**TASK PROMPT**
Scan the records below for the line with "[146,374,210,392] trabajos ->" and the line with "(809, 986) none", and retype that range exactly, both ends included, pictures excepted.

=== Begin Enclosure ===

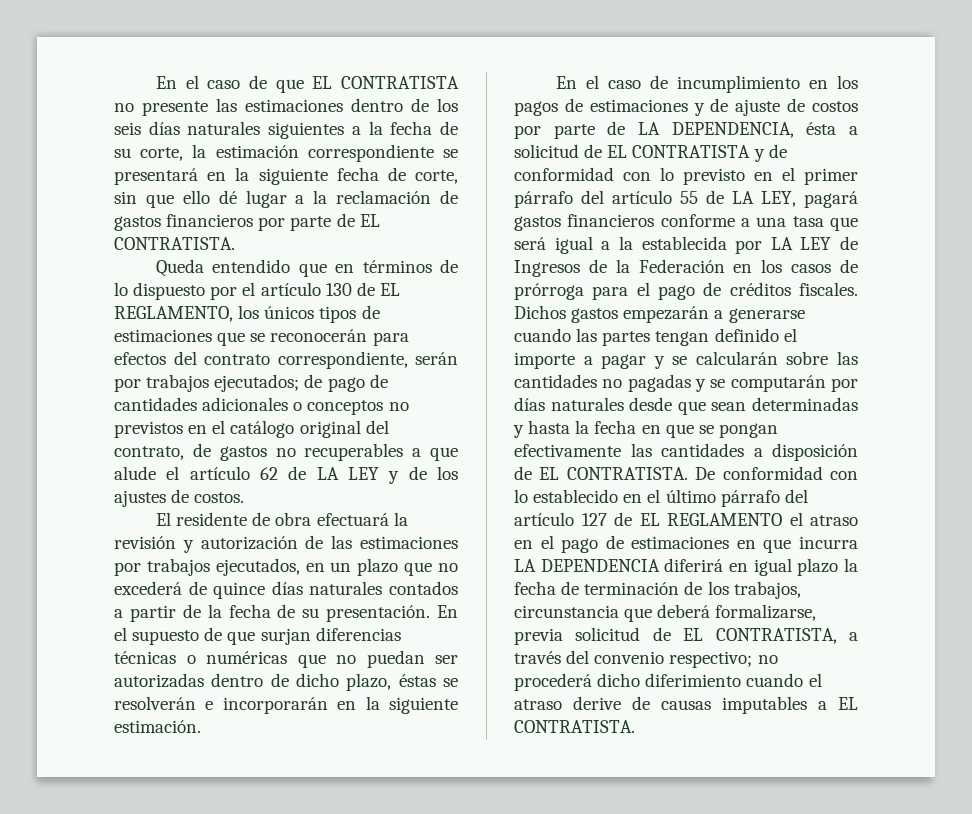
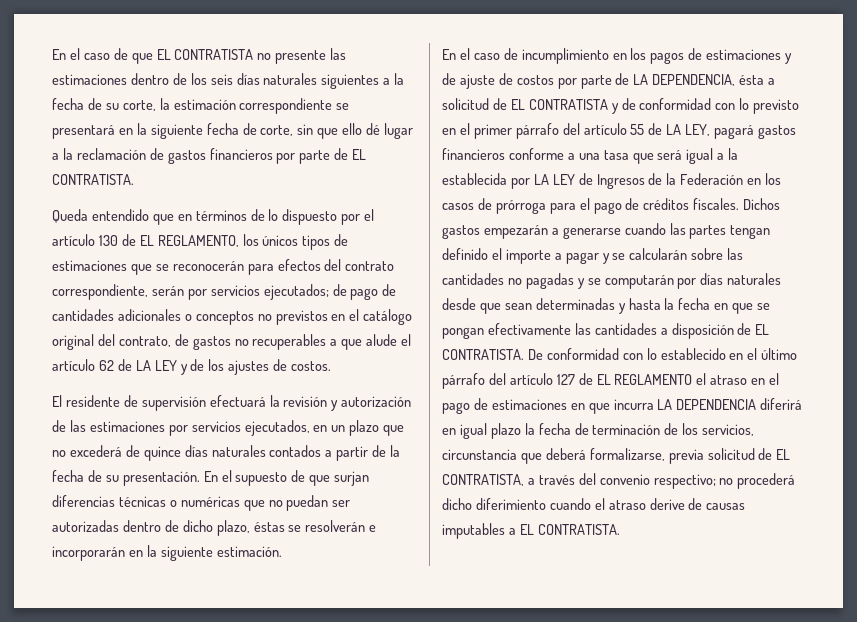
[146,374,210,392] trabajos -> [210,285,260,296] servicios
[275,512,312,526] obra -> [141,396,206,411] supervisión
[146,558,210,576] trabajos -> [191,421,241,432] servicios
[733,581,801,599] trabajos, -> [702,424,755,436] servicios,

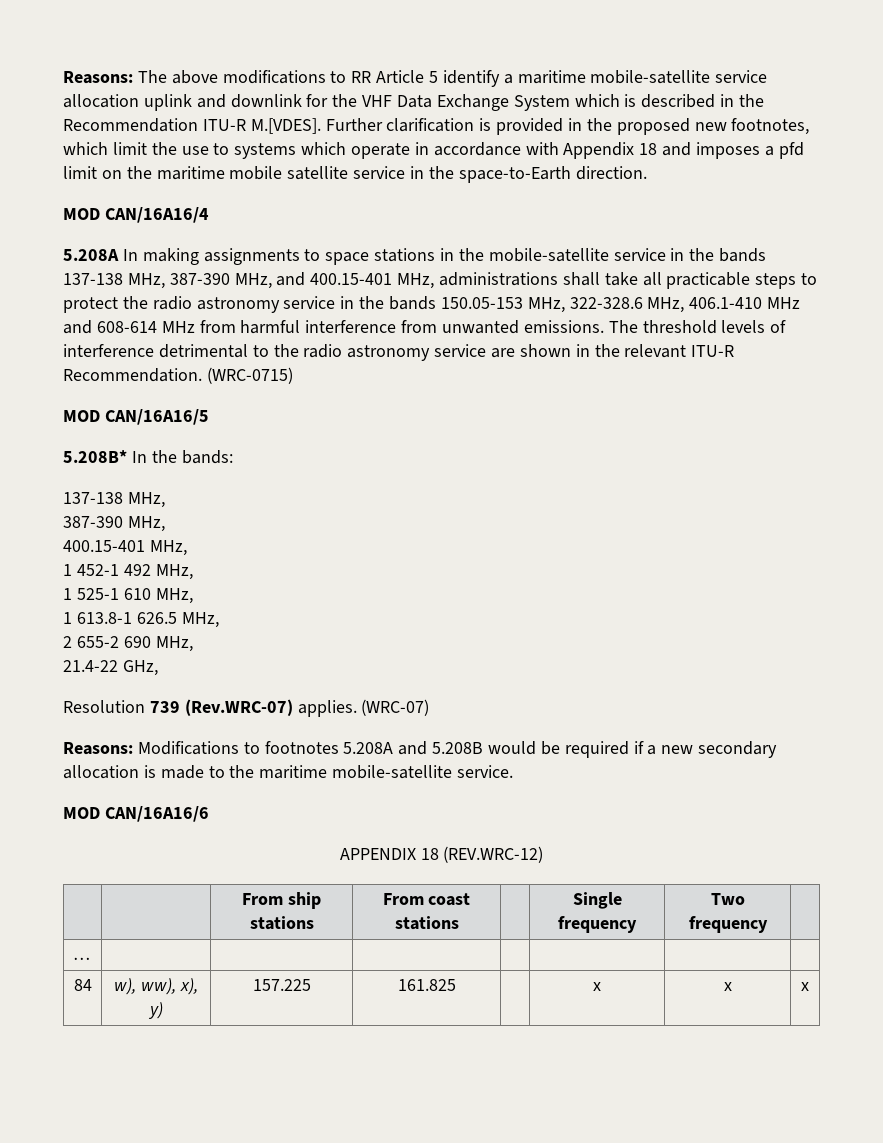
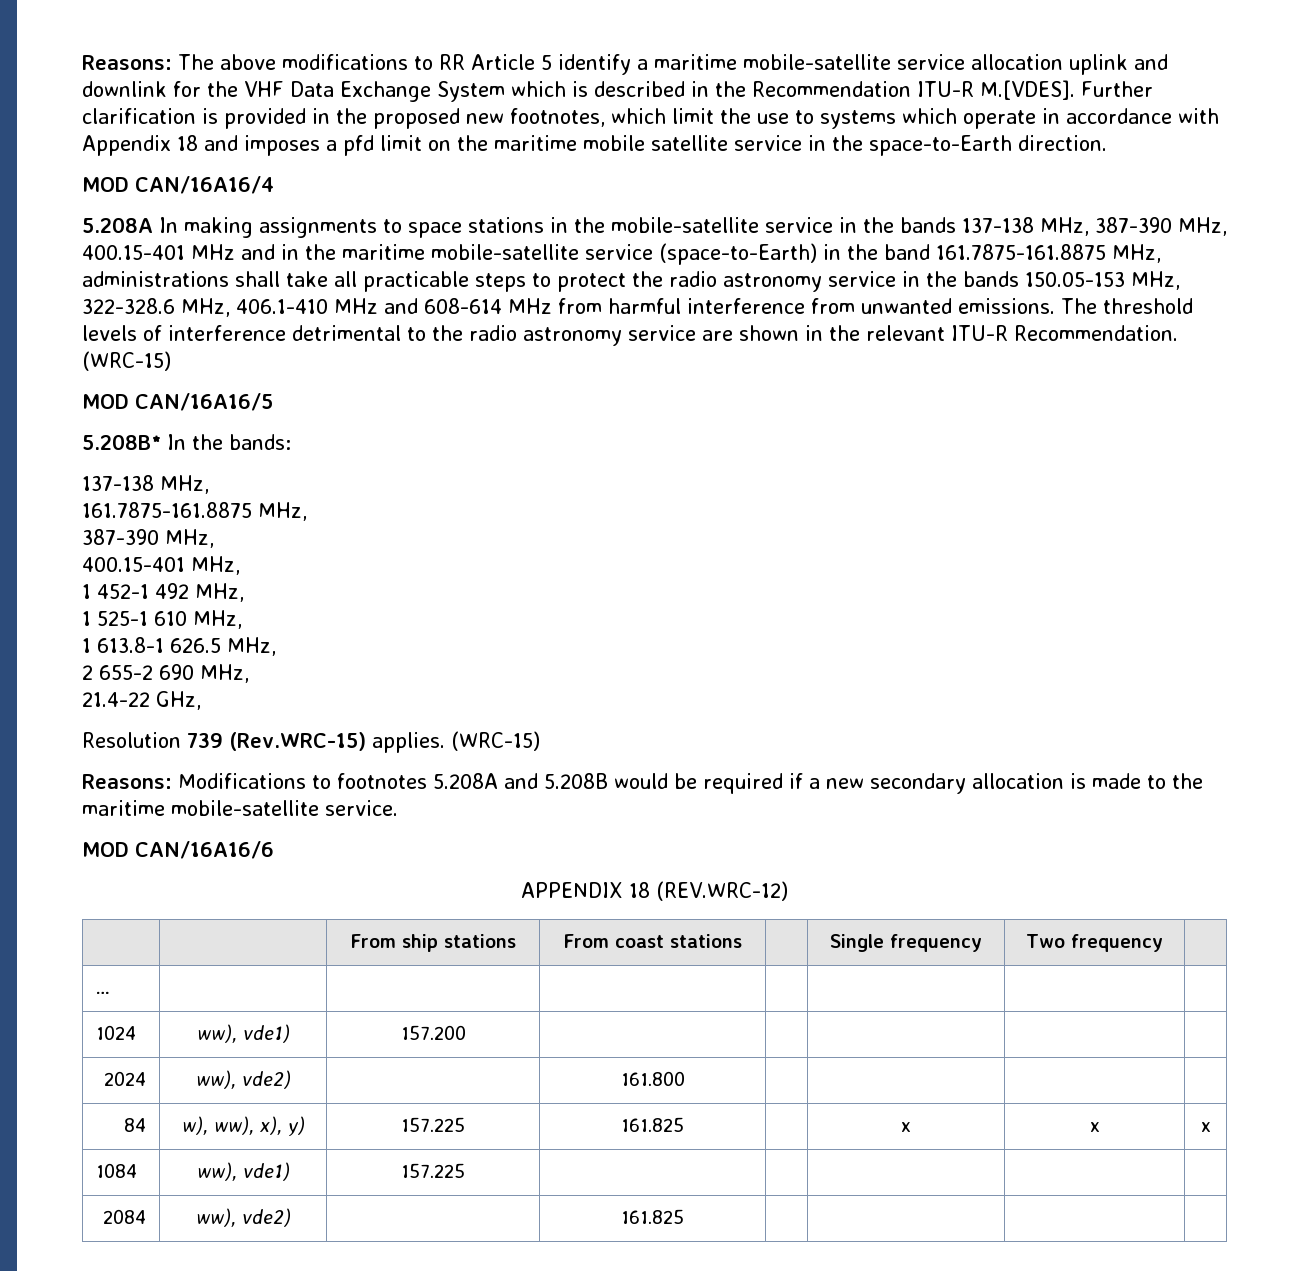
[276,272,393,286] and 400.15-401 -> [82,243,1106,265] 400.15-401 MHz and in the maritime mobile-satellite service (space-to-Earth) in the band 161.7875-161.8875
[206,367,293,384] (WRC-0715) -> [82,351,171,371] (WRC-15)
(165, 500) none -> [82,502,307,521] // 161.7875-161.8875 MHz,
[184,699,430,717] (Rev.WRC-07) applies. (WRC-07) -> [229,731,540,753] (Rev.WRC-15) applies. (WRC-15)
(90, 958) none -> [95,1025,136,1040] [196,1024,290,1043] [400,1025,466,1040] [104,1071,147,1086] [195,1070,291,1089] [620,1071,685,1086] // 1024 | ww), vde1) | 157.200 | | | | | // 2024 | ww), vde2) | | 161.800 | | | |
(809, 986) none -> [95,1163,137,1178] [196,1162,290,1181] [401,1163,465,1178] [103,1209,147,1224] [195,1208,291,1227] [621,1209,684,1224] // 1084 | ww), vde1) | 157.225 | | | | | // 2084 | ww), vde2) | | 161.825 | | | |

=== End Enclosure ===
=== Begin Enclosure ===

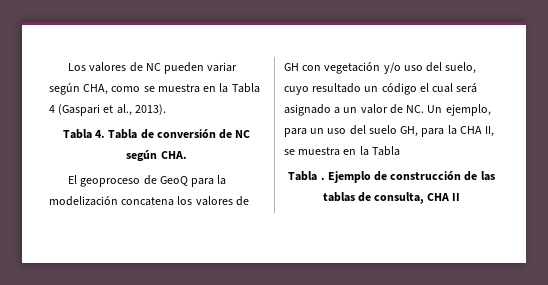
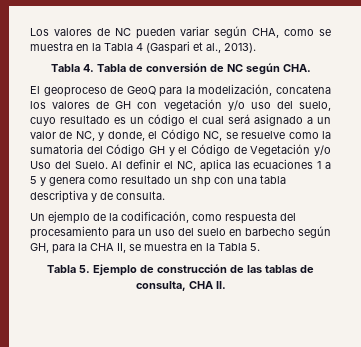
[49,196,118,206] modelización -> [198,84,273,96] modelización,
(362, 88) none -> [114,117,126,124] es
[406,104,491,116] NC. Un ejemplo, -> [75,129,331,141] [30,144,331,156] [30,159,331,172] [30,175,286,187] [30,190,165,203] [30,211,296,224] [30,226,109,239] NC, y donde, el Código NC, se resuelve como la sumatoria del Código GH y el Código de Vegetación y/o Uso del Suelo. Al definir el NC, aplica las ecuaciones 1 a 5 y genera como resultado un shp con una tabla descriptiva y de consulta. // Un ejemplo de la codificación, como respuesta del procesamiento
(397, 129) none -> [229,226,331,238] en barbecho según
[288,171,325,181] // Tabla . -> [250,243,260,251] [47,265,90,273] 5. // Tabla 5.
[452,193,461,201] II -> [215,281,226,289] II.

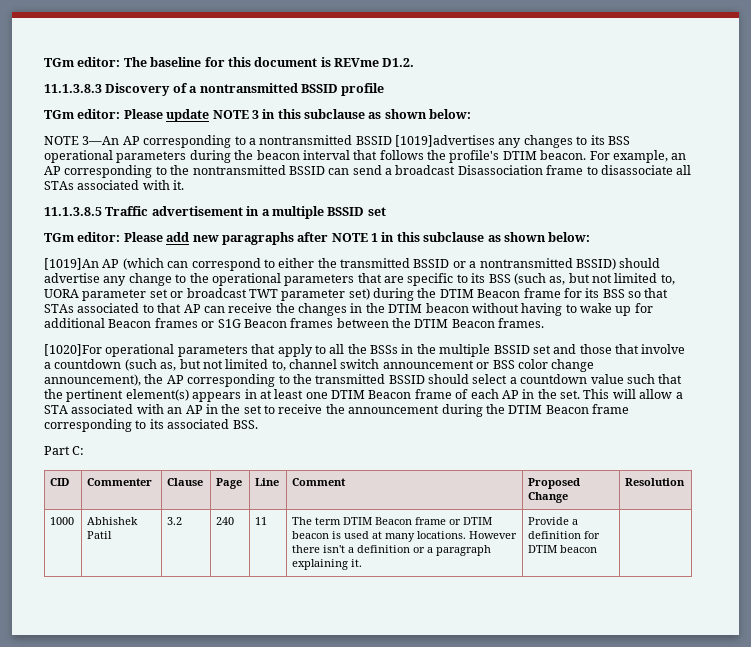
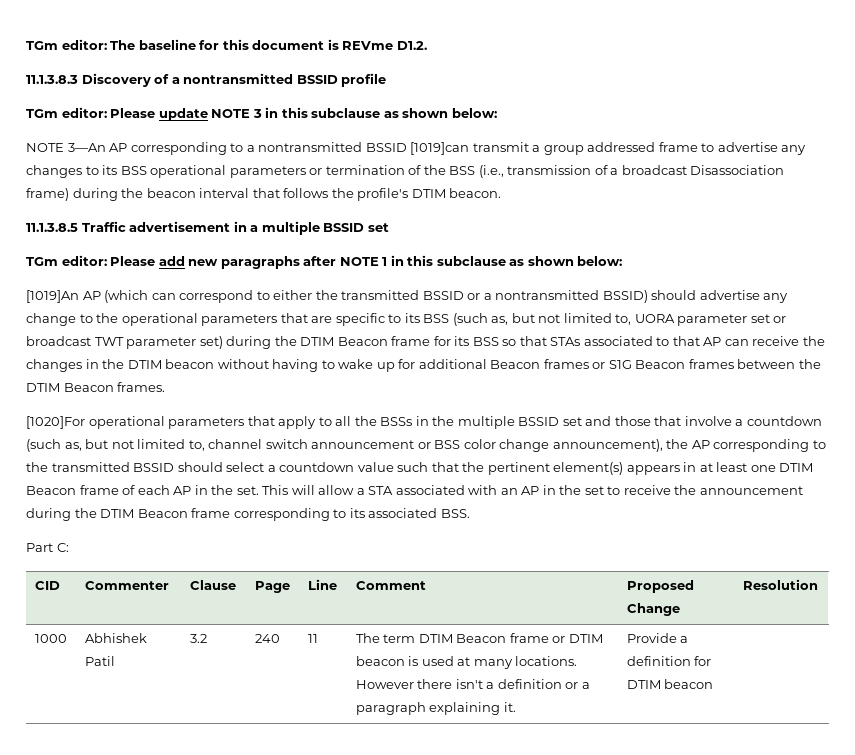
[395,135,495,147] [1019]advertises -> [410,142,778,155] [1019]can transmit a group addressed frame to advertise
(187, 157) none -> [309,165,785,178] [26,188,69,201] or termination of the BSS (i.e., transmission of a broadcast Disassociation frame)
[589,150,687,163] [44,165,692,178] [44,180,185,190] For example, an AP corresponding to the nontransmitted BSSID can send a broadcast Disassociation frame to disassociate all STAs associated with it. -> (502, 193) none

=== End Enclosure ===
=== Begin Enclosure ===

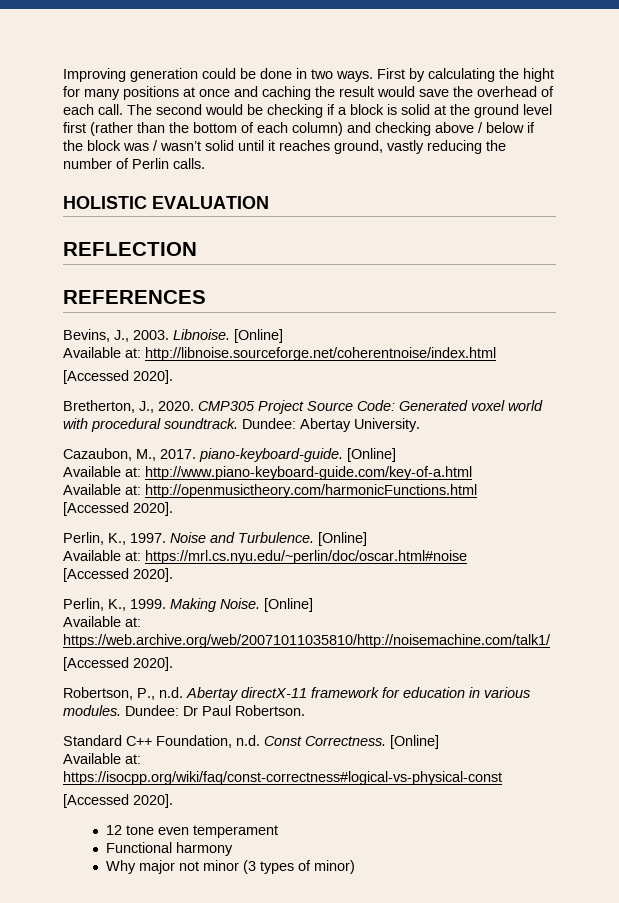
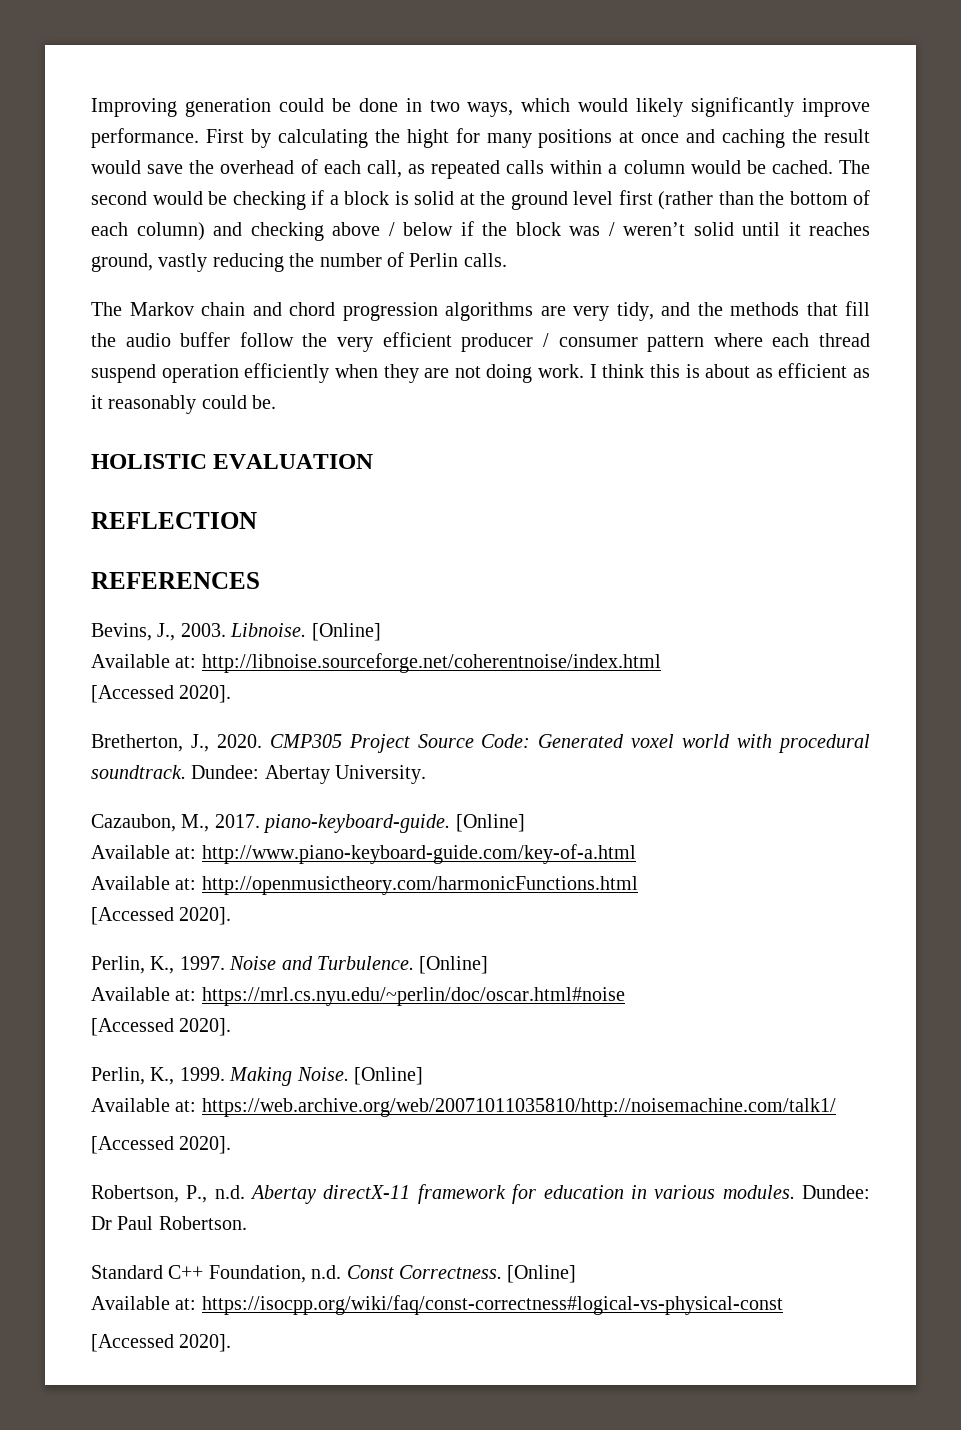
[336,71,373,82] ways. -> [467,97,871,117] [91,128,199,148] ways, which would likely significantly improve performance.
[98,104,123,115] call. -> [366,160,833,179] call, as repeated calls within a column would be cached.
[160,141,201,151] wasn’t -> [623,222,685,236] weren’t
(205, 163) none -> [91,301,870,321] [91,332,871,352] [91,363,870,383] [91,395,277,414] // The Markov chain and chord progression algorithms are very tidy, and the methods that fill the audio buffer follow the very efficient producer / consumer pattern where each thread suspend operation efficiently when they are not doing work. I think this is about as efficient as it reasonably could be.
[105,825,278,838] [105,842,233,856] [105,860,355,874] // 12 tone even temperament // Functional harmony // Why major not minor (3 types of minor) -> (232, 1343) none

=== End Enclosure ===

**SOLUTION TO THE EXERCISE**
[146,374,210,392] trabajos -> [210,285,260,296] servicios
[275,512,312,526] obra -> [141,396,206,411] supervisión
[146,558,210,576] trabajos -> [191,421,241,432] servicios
[733,581,801,599] trabajos, -> [702,424,755,436] servicios,

[276,272,393,286] and 400.15-401 -> [82,243,1106,265] 400.15-401 MHz and in the maritime mobile-satellite service (space-to-Earth) in the band 161.7875-161.8875
[206,367,293,384] (WRC-0715) -> [82,351,171,371] (WRC-15)
(165, 500) none -> [82,502,307,521] // 161.7875-161.8875 MHz,
[184,699,430,717] (Rev.WRC-07) applies. (WRC-07) -> [229,731,540,753] (Rev.WRC-15) applies. (WRC-15)
(90, 958) none -> [95,1025,136,1040] [196,1024,290,1043] [400,1025,466,1040] [104,1071,147,1086] [195,1070,291,1089] [620,1071,685,1086] // 1024 | ww), vde1) | 157.200 | | | | | // 2024 | ww), vde2) | | 161.800 | | | |
(809, 986) none -> [95,1163,137,1178] [196,1162,290,1181] [401,1163,465,1178] [103,1209,147,1224] [195,1208,291,1227] [621,1209,684,1224] // 1084 | ww), vde1) | 157.225 | | | | | // 2084 | ww), vde2) | | 161.825 | | | |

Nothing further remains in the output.